Single character highlights within a word are not being evaluated correctly #189

sscheib · 2024-03-10T21:01:09Z

sscheib
Mar 10, 2024

Sorry for the noise! This might again be just a misunderstanding, but I cannot figure it out.

I have portions in my markdown where I highlight single characters to explain an abbreviation, e.g.:

Name	Abbreviation
Partition Table	Partition Table

In markdown this looks something like this:

| Name            | Abbreviation               |
| :-------------- | :------------------------- |
| Partition Table | **P**artition **T**able    |

Now pyspelling picks up on artition. I would have expected, when I either load markdown.extensions.legacy_em or pymdownx.betterem, pyspelling will be able to retrieve the "complete"
word instead of a portion of it.

This also happens outside of tables, e.g. simply:

**P**artition **T**able

With the following simple markdown file, this can be easily reproduced:

| Name            | Abbreviation               |
| :-------------- | :------------------------- |
| Partition Table | **P**artition **T**able    |

**P**artition **T**able

Currently I am using the following config:

---
spellchecker: 'aspell'
jobs: 4
matrix:
  - name: 'markdown'
    default_encoding: 'utf-8'
    expect_match: true
    sources:
      - '_posts/*kickstart*'

    dictionary:
      wordlists:
        - '.github/spellcheck/wordlist.txt'

      output: '.github/spellcheck/spellcheck.dic'

    aspell:
      lang: 'en'
      d: 'en_US'
      mode: 'markdown'
      ignore-case: true

    pipeline:
      - pyspelling.filters.markdown:
          markdown_extensions:
            - pymdownx.superfences: {}
            - pymdownx.betterem: {}
            - pymdownx.details: {}
            - pymdownx.emoji: {}
            - pymdownx.betterem: {}
            - markdown.extensions.legacy_em: {}
            - markdown.extensions.tables: {}

      - pyspelling.filters.html:
          comments: false
          attributes:
            - 'title'
            - 'alt'
          ignores:
            - ':matches(code, pre)'

      - pyspelling.filters.url: {}
      - pyspelling.filters.context:
          context_visible_first: true
          escapes: '\\[\\`~]'
          delimiters:
            # ignore liquid code blocks
            - open: '{% highlight [A-Za-z]+ %}'
              close: '{% endhighlight %}'

            # ignore gists
            - open: '{% gist (?:[0-9a-f]){32}'
              close: '%}'

            # ignore text between inline back ticks
            - open: '(?P<open>`+)'
              close: '(?P=open)'

            # ignore title
            - open: '(^title:)'
              close: '(.+$)'

            # ignore author
            - open: '(^author:)'
              close: '(.+$)'

            # ignore liquid tags
            - open: '({% [a-z]+ )'
              close: '%}'
...

I have to say that I played around a lot with the markdown extension; Initially I only had pymdownx.superfences: {} enabled.

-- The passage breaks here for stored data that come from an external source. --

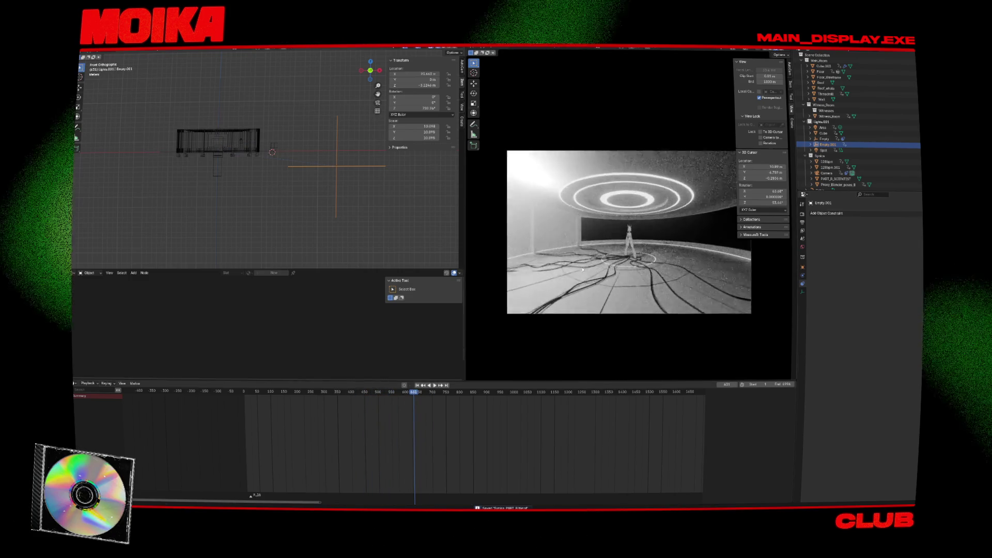
mouse_move(419, 391)
mouse_down()
mouse_move(391, 394)
mouse_move(405, 397)
mouse_up()
key(space)
key(space)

I greatly appreciate any hints!

Thanks, and all the best,
Steffen

Answered by sscheib

Mar 11, 2024

Just if somebody finds this discussion and also wants to use pyspelling with a Jekyll blog, here's my config:

---
spellchecker: 'aspell'
jobs: 4
matrix:
  - name: 'markdown'
    default_encoding: 'utf-8'
    expect_match: true
    sources:
      - '_posts/*.md'

    dictionary:
      wordlists:
        - '.github/spellcheck/wordlist.txt'

      output: '.github/spellcheck/spellcheck.dic'

    aspell:
      lang: 'en'
      d: 'en_US'
      mode: 'markdown'
      ignore-case: true

    pipeline:
      - pyspelling.filters.context:
          context_visible_first: true
          escapes: '\\[\\`~]'
          delimiters:

            # ignore liquid nospell blocks
            #
            # …

View full answer

facelessuser · 2024-03-10T22:16:00Z

facelessuser
Mar 10, 2024
Maintainer

I'll have to take a look, but I am pretty sure that when we are gathering the content under a block that all text in tags are separated by spaces. It is to ensure that we don't accidentally smoosh stuff together that we do not mean to. So, the following gets evaluated as:

<p><strong>P</strong>artition <strong>T</strong>able</p>

P artition T able

To be fair, mid-word emphasis is not as common, but obviously, not impossible to run into. I'm curious what Aspell does in its own HTML filter.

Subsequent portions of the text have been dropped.